Red Fisher said that Claude Provost was the Bob Gainey of his day. “He wasn’t as big, probably didn’t have as much skating talent, and maybe didn’t hit as hard as Gainey,” the Montreal Gazette’s longtime columnist enthused, “but he was terribly effective. He had to be to stop somebody like Bobby Hull the way he did … and he was definitely a better scorer than Gainey.”

The question of whether Provost deserves a place in the Hockey Hall of Fame may or may not be answered this coming Tuesday when a new class of inductees is named. Provost, who only ever played for the Montreal Canadiens during his 15-year NHL career, certainly has a bevy of Stanley Cup championships to endorse him: he helped the Habs win nine in his time. Renowned as a right winger for his prowess as a checker, he also led the Canadiens in goalscoring in 1961-62, when he scored 33 in a line-up that included Bernie Geoffrion and Jean Béliveau. In 1964-65, he was named to the First All-Star Team, ahead of a pretty good right winger from Detroit named Gordie Howie. Provost also won the first Bill Masterton Memorial Trophy in 1968 in recognition of his dedication, sportsmanship, and perseverance.

After Provost’s death at the age of 50 in 1984, Tim Burke of the Montreal Gazette remembered him as “one of the best-liked guys ever who ever wore CH on his chest and the premier defensive forward of his time.” Toe Blake assigned him to shadow Bobby Hull whenever Montreal played Chicago during the 1960s, and he had some success in (to borrow Burke’s phrase) trussing up the explosive left winger.
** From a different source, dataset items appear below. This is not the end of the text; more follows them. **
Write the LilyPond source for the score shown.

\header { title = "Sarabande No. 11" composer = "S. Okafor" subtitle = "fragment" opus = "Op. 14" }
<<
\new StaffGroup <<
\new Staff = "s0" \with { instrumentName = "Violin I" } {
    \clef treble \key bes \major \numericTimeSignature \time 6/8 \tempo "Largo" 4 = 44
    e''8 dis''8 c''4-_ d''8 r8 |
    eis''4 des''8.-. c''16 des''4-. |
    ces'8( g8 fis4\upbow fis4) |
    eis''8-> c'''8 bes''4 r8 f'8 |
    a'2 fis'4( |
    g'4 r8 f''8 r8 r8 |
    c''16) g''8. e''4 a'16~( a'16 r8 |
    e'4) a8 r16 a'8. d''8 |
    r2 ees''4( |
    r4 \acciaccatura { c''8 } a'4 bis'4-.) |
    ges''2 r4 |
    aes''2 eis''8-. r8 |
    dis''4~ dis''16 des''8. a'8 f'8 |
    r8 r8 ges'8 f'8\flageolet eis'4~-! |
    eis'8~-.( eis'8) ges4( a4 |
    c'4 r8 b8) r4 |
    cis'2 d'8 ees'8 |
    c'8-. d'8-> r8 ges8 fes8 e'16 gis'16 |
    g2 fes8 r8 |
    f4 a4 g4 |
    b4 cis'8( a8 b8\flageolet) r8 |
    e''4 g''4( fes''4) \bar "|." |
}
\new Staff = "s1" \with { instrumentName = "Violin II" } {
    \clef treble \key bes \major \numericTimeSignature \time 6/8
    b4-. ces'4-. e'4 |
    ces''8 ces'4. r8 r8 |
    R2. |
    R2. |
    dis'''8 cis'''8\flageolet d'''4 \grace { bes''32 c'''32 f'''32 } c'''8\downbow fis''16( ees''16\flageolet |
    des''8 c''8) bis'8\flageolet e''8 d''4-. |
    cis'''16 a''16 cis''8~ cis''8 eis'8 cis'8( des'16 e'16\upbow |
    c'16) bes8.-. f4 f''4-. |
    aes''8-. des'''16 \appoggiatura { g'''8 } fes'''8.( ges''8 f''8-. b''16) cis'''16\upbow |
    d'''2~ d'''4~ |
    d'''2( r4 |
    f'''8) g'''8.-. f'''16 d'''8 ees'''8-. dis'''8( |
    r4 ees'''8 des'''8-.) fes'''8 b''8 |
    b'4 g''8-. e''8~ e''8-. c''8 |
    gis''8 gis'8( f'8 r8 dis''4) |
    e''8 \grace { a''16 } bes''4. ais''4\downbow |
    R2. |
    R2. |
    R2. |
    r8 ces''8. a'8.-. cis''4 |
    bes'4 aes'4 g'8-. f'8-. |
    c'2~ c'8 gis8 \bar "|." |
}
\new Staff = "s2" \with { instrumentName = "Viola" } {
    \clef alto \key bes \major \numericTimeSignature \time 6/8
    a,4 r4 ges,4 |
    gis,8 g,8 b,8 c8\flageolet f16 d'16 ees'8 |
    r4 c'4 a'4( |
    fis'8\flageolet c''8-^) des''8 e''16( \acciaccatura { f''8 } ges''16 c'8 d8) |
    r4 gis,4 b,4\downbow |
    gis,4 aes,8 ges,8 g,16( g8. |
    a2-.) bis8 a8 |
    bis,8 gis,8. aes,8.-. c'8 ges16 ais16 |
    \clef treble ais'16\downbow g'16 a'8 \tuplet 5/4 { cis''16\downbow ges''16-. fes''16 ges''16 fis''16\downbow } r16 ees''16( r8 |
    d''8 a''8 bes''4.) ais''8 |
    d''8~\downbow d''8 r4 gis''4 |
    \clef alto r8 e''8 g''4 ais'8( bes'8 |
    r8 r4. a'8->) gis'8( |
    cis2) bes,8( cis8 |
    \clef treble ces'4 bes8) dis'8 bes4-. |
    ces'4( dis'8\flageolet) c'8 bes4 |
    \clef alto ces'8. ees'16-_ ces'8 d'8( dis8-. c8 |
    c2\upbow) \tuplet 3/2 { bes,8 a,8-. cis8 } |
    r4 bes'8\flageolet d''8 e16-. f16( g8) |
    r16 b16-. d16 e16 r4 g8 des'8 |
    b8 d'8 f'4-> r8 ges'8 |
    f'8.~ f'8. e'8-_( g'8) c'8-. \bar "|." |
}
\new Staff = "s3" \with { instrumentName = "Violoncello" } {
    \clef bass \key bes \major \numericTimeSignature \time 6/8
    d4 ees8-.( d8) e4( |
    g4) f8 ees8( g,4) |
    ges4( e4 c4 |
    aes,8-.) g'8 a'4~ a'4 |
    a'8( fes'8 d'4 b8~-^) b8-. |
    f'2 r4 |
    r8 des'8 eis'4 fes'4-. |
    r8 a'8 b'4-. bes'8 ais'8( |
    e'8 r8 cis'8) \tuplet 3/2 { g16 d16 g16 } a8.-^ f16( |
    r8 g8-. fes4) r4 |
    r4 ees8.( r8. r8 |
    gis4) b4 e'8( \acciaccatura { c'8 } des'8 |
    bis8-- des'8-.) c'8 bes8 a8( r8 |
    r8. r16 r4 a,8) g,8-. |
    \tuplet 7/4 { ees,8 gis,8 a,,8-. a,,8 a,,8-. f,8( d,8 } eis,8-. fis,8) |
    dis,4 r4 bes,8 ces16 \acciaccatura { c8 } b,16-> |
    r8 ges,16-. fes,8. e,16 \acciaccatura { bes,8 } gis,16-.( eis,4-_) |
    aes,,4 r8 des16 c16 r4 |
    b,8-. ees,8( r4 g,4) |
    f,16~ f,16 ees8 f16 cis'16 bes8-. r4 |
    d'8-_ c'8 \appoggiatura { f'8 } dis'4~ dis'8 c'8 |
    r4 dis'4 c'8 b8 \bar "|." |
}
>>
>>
Provost wasn’t always convinced that he was winning that duel, though. “I used to have pretty good success in checking,” he said of Hull in 1964, “then I got caught twice and scored two goals. What am I supposed to do, sit on him?”

Henri Richard was his roommate in junior and throughout his Montreal career. “He had very little talent,” he said, fondly, “but he made up for everything with hard work. … He even became a goalscorer by just getting in front all the time. We used to kid him that more goals went in off his ass than his stick.” He’d anchor himself in the slot with a distinctive bow-legged stance, digging his skates into the ice so hard that, as Canadiens’ equipment manager Eddie Palchak recalled, “he needed his skates sharpened after every period.”

“That’s why we started calling him Cowboy Joe,” Richard said, “those bow legs of his. He was the perfect guy to room with. You couldn’t stay down in the dumps with him around. He was always fun and a great team man.”